早起きして体力維持のためにクロモリロードバイクで出発し、若葉が茂ってきてモコモコした山肌となっている金峰山へ。
その途中に、熊本にかつてあった「収容所」の痕跡をいくつか探し回って来た。
わたしの父はシベリアで4年間の抑留生活を送っており、酔うとその話を聞かされたので、自分としては、シベリアの収容所の事は比較的よく知っていたが、熊本にもかつて俘虜(ふりょ:捕虜の事を正式には「俘虜」と呼ぶらしい)のための収容所があったことを、つい最近まで知らなかったのだ。 そんなわけで今回は日露戦争後のロシア人俘虜収容所について。 明治38年3月の奉天での激戦と、5月末の日本海海戦での勝利に日本中が沸き立った。
その一方で、約7万2000人のロシア人俘虜が日本に送られることになった。 俘虜収容所は最大規模の愛媛県の松山収容所のほか、全国29ヵ所に設けられた。 熊本では、将校クラスの俘虜は明午橋通りの「物産館(古城地区から移築されていた洋学校教師館・ジェーンズ邸)」が収容所となった。
一方、下士卒クラスの捕虜は渡鹿練兵場に新たに建てられたバラックに収容され、最終的な熊本での収容人員は計6,003人となった。

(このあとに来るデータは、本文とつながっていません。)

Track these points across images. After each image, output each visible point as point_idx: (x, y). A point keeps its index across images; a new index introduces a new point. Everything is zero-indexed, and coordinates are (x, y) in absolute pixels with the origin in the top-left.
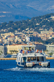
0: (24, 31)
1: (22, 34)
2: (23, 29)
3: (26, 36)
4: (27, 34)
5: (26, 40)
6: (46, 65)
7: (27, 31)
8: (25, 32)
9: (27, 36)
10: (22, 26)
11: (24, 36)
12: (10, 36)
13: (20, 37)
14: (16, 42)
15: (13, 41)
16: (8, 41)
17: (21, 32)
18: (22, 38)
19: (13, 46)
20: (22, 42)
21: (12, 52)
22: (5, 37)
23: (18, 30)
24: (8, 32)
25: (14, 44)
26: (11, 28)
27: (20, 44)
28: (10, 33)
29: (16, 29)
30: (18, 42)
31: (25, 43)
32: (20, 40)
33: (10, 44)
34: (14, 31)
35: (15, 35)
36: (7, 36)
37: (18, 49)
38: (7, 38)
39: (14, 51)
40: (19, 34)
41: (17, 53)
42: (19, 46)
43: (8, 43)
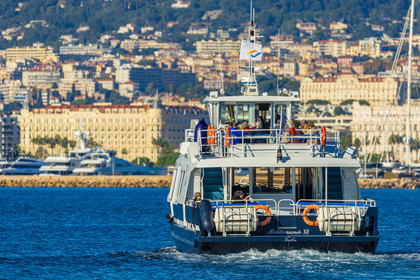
0: (107, 37)
1: (100, 52)
2: (103, 30)
3: (116, 63)
4: (125, 52)
5: (116, 86)
7: (122, 37)
8: (114, 43)
9: (122, 62)
10: (98, 15)
11: (110, 63)
12: (34, 65)
13: (88, 68)
14: (63, 94)
15: (48, 91)
16: (22, 87)
17: (93, 43)
18: (98, 74)
19: (50, 117)
20: (97, 95)
21: (46, 147)
22: (11, 66)
23: (75, 35)
24: (27, 42)
25: (54, 102)
26: (44, 22)
27: (89, 103)
28: (38, 45)
29: (69, 26)
30: (74, 93)
31: (115, 100)
32: (87, 87)
33: (35, 106)
34: (56, 39)
35: (64, 59)
36: (20, 65)
37: (78, 133)
38: (17, 75)
39: (53, 142)
40: (83, 53)
41: (71, 151)
42: (84, 114)
43: (26, 100)
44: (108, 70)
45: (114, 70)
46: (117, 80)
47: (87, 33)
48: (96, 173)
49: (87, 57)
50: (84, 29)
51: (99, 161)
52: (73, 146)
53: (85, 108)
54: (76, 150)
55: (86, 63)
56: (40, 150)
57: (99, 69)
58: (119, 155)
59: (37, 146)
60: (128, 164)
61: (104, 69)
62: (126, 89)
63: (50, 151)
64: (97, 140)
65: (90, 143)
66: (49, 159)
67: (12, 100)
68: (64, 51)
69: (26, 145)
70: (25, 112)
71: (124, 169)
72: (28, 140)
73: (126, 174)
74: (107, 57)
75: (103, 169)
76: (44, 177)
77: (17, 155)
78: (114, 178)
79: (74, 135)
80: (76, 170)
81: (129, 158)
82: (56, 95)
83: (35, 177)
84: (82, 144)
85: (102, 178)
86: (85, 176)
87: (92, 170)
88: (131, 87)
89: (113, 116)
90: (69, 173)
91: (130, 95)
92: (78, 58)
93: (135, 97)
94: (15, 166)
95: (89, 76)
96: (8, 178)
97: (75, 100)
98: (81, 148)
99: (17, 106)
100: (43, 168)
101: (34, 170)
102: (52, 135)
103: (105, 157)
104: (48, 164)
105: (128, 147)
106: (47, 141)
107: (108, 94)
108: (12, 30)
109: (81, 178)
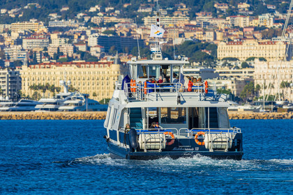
0: (81, 14)
1: (76, 25)
2: (79, 10)
3: (88, 32)
4: (94, 25)
5: (88, 48)
6: (226, 147)
7: (92, 15)
8: (86, 19)
9: (92, 32)
11: (84, 33)
12: (31, 34)
13: (69, 37)
14: (51, 55)
15: (41, 52)
16: (23, 50)
17: (72, 19)
18: (75, 41)
19: (42, 71)
20: (75, 55)
21: (40, 92)
22: (15, 35)
23: (59, 13)
24: (26, 18)
25: (45, 60)
26: (37, 5)
27: (69, 60)
28: (33, 21)
29: (55, 8)
30: (59, 54)
31: (87, 58)
32: (68, 50)
33: (32, 63)
34: (46, 16)
35: (52, 30)
36: (21, 34)
37: (62, 82)
38: (19, 42)
39: (44, 88)
40: (65, 26)
41: (57, 94)
42: (66, 68)
43: (25, 59)
44: (83, 38)
45: (87, 37)
46: (89, 44)
47: (68, 12)
48: (75, 110)
49: (68, 28)
50: (66, 9)
51: (77, 101)
52: (58, 91)
53: (66, 64)
54: (61, 94)
55: (67, 33)
56: (36, 94)
57: (76, 37)
58: (91, 97)
59: (33, 91)
60: (97, 103)
61: (79, 37)
62: (95, 51)
63: (42, 94)
64: (75, 87)
65: (70, 89)
66: (42, 100)
67: (16, 59)
68: (52, 25)
69: (26, 91)
70: (25, 67)
71: (94, 107)
72: (27, 87)
73: (95, 110)
74: (82, 29)
75: (79, 107)
76: (39, 113)
77: (19, 97)
78: (87, 113)
79: (59, 84)
80: (61, 108)
81: (98, 99)
82: (46, 55)
83: (32, 113)
84: (65, 90)
85: (79, 113)
86: (67, 112)
87: (72, 107)
88: (98, 49)
89: (87, 70)
90: (56, 110)
91: (98, 55)
92: (61, 29)
93: (102, 56)
94: (18, 105)
95: (69, 42)
96: (13, 114)
97: (59, 59)
98: (64, 92)
99: (20, 63)
100: (37, 106)
101: (31, 108)
102: (43, 83)
103: (81, 99)
104: (41, 103)
105: (97, 91)
106: (40, 87)
107: (83, 54)
108: (15, 10)
109: (64, 113)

「収容所」と聞くと、俘虜に対して人権を無視した過酷な取り扱いをするところのイメージがあるが、そうではなかった。 当時は国際的な戦時の規約である「陸戦の法規慣例に関する条約」があり、日本は明治33年(1900年)、この条約を批准しており、俘虜に対しても博愛的に接する必要があった。 加えて、欧米を中心とする国際社会への新参者であった日本政府は国際世論を有利に導くため、より一層ロシア人俘虜を手厚く遇した。 こうして収容所のロシア人俘虜たちは比較的自由に外出でき、収容所各地の名所旧跡の見学などに赴いたという。 熊本の収容所では、水前寺公園などへの見物や、五高への親睦のための訪問の記録が残っている。
約1年半の収容の後、帰国する将校たちとの別れを惜しんで予餞会が催されたりもしている。
このように当時の日本にとってロシア人俘虜の受け入れは「第二の開国」とでも呼ぶべき事態で、異国人を初めて見る民衆の反応、俘虜の脱走事件や遊郭通い、地元民を交えた「捕虜祭り」開催など、地元民の「異文化体験エピソード」も各地に残されているという。